## WORK TASK
Only the lines holding "just" are wanted here; copy each from the listing.
+++++
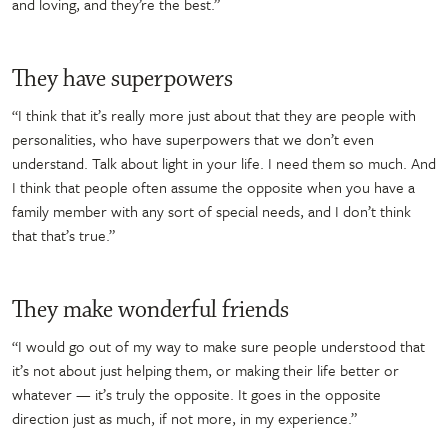
and loving, and they’re the best.”
They have superpowers
“I think that it’s really more just about that they are people with
personalities, who have superpowers that we don’t even
understand. Talk about light in your life. I need them so much. And
I think that people often assume the opposite when you have a
family member with any sort of special needs, and I don’t think
that that’s true.”
They make wonderful friends
“I would go out of my way to make sure people understood that
it’s not about just helping them, or making their life better or
whatever — it’s truly the opposite. It goes in the opposite
direction just as much, if not more, in my experience.”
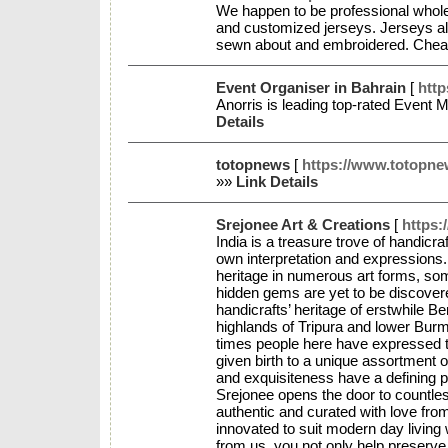
We happen to be professional whole
and customized jerseys. Jerseys alo
sewn about and embroidered. Che
Event Organiser in Bahrain
[
htt
Anorris is leading top-rated Even
Details
totopnews
[
https://www.totopn
»»
Link Details
Srejonee Art & Creations
[
https:
India is a treasure trove of handicr
own interpretation and expressions. B
heritage in numerous art forms, som
hidden gems are yet to be discovere
handicrafts’ heritage of erstwhile Ben
highlands of Tripura and lower Bur
times people here have expressed the
given birth to a unique assortment of
and exquisiteness have a defining pu
Srejonee opens the door to countle
authentic and curated with love from
innovated to suit modern day living
from us, you not only help preserve 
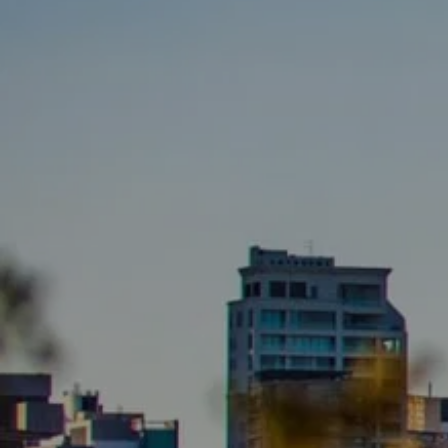
BUY
S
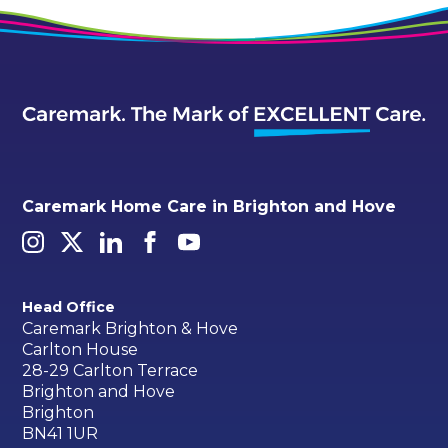
Caremark Home Care in Brighton and Hove
Head Office
Caremark Brighton & Hove
Carlton House
28-29 Carlton Terrace
Brighton and Hove
Brighton
BN41 1UR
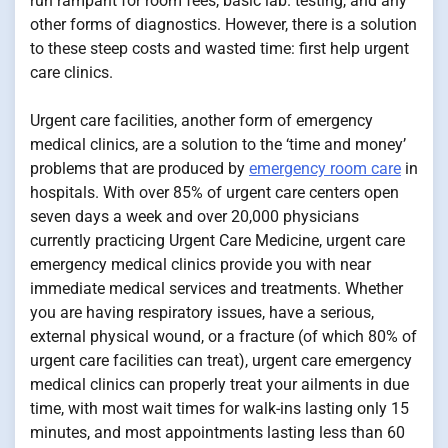
run rampant for room fees, basic lab. testing, and any
other forms of diagnostics. However, there is a solution
to these steep costs and wasted time: first help urgent
care clinics.
Urgent care facilities, another form of emergency
medical clinics, are a solution to the ‘time and money’
problems that are produced by
emergency room care
in
hospitals. With over 85% of urgent care centers open
seven days a week and over 20,000 physicians
currently practicing Urgent Care Medicine, urgent care
emergency medical clinics provide you with near
immediate medical services and treatments. Whether
you are having respiratory issues, have a serious,
external physical wound, or a fracture (of which 80% of
urgent care facilities can treat), urgent care emergency
medical clinics can properly treat your ailments in due
time, with most wait times for walk-ins lasting only 15
minutes, and most appointments lasting less than 60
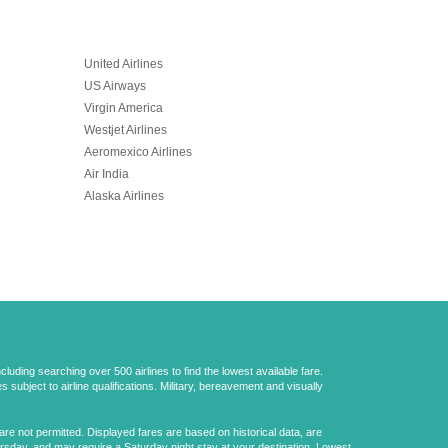
United Airlines
US Airways
Virgin America
Westjet Airlines
Aeromexico Airlines
Air India
Alaska Airlines
uding searching over 500 airlines to find the lowest available fare.
 subject to airline qualifications. Military, bereavement and visually
e not permitted. Displayed fares are based on historical data, are
ursday, and may require a Saturday night stay at your destination. Lowest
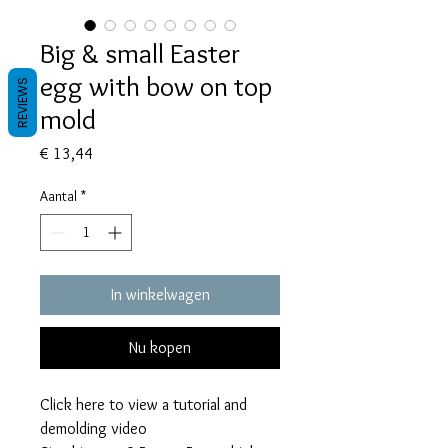
Big & small Easter
egg with bow on top
REVIEWS
mold
Prijs
€ 13,44
Aantal
*
In winkelwagen
Nu kopen
Click here to view a tutorial and
demolding video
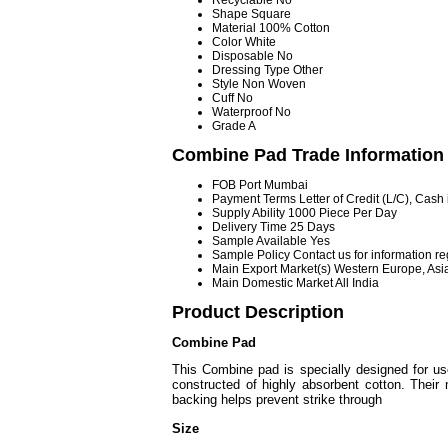
Recyclable
No
Shape
Square
Material
100% Cotton
Color
White
Disposable
No
Dressing Type
Other
Style
Non Woven
Cuff
No
Waterproof
No
Grade
A
Combine Pad Trade Information
FOB Port
Mumbai
Payment Terms
Letter of Credit (L/C), Cas
Supply Ability
1000 Piece Per Day
Delivery Time
25 Days
Sample Available
Yes
Sample Policy
Contact us for information r
Main Export Market(s)
Western Europe, Asia
Main Domestic Market
All India
Product Description
Combine Pad
This Combine pad is specially designed for us
constructed of highly absorbent cotton. Their 
backing helps prevent strike through
Size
+++++
## REPLY
“I think that it’s really more just about that they are people with
it’s not about just helping them, or making their life better or
direction just as much, if not more, in my experience.”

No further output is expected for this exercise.